■ Saved entries
*** Begin section ***

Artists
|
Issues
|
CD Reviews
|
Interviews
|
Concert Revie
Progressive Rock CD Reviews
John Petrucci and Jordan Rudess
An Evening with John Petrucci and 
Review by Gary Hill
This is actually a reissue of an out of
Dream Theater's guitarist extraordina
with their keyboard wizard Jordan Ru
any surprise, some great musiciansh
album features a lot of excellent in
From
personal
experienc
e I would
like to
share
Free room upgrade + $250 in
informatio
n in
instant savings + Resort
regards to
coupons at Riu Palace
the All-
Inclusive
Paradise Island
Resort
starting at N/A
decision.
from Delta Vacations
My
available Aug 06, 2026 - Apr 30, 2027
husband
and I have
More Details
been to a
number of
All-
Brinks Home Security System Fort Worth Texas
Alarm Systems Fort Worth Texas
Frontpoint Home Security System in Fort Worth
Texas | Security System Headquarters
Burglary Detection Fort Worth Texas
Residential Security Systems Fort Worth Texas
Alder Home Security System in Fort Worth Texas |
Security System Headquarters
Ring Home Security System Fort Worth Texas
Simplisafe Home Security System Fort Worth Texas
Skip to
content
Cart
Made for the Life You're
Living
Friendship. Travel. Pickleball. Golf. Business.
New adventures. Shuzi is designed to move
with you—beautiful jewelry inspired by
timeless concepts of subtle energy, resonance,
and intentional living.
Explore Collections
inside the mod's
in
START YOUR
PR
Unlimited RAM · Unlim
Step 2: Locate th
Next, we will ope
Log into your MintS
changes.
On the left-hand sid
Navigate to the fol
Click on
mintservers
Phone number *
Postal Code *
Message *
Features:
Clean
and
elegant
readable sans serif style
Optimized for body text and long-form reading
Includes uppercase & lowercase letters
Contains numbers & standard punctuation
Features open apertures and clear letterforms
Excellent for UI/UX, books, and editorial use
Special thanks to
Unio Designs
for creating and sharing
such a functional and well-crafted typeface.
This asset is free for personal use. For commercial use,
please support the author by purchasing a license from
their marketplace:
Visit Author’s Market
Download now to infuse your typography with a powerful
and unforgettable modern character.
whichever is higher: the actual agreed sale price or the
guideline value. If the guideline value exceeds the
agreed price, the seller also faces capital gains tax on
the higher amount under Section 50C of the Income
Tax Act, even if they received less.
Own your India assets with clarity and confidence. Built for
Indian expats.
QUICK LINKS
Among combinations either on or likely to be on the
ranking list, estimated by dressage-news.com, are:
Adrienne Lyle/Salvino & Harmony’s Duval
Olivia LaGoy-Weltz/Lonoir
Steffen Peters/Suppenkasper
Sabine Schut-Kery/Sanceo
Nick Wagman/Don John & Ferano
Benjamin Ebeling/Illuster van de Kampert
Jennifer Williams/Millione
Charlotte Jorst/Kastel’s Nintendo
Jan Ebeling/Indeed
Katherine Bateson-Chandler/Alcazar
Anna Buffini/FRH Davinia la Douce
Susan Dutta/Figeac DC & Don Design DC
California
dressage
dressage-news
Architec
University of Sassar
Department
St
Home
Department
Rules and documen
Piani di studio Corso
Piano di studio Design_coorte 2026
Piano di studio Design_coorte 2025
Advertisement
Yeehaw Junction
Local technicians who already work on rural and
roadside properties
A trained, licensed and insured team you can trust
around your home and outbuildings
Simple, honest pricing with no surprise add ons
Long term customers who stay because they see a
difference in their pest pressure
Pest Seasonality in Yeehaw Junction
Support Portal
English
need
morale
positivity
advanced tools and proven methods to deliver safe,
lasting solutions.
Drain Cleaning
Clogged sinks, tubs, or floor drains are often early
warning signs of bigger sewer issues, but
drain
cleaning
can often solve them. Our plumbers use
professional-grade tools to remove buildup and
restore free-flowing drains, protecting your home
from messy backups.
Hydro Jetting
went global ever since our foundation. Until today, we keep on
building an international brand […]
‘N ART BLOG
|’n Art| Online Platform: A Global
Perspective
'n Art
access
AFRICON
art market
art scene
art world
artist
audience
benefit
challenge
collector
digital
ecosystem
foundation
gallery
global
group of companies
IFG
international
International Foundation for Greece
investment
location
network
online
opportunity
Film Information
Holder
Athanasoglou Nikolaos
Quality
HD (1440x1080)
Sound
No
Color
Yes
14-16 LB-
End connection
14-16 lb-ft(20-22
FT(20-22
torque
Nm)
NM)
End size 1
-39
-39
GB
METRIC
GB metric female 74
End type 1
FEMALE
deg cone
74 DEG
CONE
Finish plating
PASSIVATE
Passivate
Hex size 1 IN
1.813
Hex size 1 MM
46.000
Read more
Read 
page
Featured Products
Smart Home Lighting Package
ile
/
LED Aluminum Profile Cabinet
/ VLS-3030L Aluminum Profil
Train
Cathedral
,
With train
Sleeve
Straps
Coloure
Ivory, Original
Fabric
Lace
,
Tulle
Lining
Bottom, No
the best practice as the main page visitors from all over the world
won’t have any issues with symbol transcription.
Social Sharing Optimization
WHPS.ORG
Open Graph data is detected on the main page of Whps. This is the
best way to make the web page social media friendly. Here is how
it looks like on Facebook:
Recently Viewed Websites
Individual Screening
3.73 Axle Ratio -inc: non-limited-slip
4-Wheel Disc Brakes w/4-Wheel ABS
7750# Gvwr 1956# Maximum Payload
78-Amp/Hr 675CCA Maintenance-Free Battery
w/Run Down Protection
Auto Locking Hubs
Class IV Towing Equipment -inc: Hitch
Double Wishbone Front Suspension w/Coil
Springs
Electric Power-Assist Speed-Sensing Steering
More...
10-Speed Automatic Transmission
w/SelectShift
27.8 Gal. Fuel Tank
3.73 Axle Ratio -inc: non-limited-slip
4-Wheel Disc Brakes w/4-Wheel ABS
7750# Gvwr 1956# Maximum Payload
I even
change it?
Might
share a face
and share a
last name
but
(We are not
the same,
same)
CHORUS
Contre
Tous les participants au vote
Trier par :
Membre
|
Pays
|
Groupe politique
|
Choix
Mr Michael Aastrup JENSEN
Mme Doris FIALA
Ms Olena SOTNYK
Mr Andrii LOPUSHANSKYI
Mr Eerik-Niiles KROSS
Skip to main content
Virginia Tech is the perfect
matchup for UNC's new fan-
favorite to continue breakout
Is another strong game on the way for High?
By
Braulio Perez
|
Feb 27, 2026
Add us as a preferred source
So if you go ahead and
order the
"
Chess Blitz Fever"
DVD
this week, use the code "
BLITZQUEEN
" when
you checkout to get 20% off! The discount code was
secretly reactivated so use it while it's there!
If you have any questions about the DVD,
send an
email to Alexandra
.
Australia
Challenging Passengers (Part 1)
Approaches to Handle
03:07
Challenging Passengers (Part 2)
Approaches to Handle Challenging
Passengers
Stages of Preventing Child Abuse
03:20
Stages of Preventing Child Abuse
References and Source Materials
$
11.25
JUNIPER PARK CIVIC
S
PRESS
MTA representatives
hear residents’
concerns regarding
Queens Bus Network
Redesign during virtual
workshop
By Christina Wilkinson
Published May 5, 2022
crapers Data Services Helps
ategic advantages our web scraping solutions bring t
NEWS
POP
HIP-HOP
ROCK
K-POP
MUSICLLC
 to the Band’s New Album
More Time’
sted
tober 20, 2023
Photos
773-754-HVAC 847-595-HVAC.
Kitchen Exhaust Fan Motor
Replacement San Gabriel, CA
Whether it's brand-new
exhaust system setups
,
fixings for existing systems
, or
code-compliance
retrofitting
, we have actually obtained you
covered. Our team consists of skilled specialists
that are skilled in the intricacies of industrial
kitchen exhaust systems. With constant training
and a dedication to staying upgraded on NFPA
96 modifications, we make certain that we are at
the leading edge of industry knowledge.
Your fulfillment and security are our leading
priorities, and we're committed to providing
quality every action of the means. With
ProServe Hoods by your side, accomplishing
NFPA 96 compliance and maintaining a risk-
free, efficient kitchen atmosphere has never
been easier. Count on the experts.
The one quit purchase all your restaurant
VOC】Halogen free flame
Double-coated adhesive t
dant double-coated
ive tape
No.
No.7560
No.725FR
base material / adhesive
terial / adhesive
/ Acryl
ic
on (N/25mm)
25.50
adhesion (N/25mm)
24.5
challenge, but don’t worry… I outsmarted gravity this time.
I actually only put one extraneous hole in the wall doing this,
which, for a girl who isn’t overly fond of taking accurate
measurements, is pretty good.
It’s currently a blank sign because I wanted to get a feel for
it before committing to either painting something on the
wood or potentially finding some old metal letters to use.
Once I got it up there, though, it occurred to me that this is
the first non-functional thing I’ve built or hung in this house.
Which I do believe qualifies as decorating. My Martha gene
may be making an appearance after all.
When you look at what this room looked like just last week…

*** End section ***

Report every line of the records that contains the string "been", treating uppercase and lowercase as different.

■ Final answer
been to a
been easier. Count on the experts.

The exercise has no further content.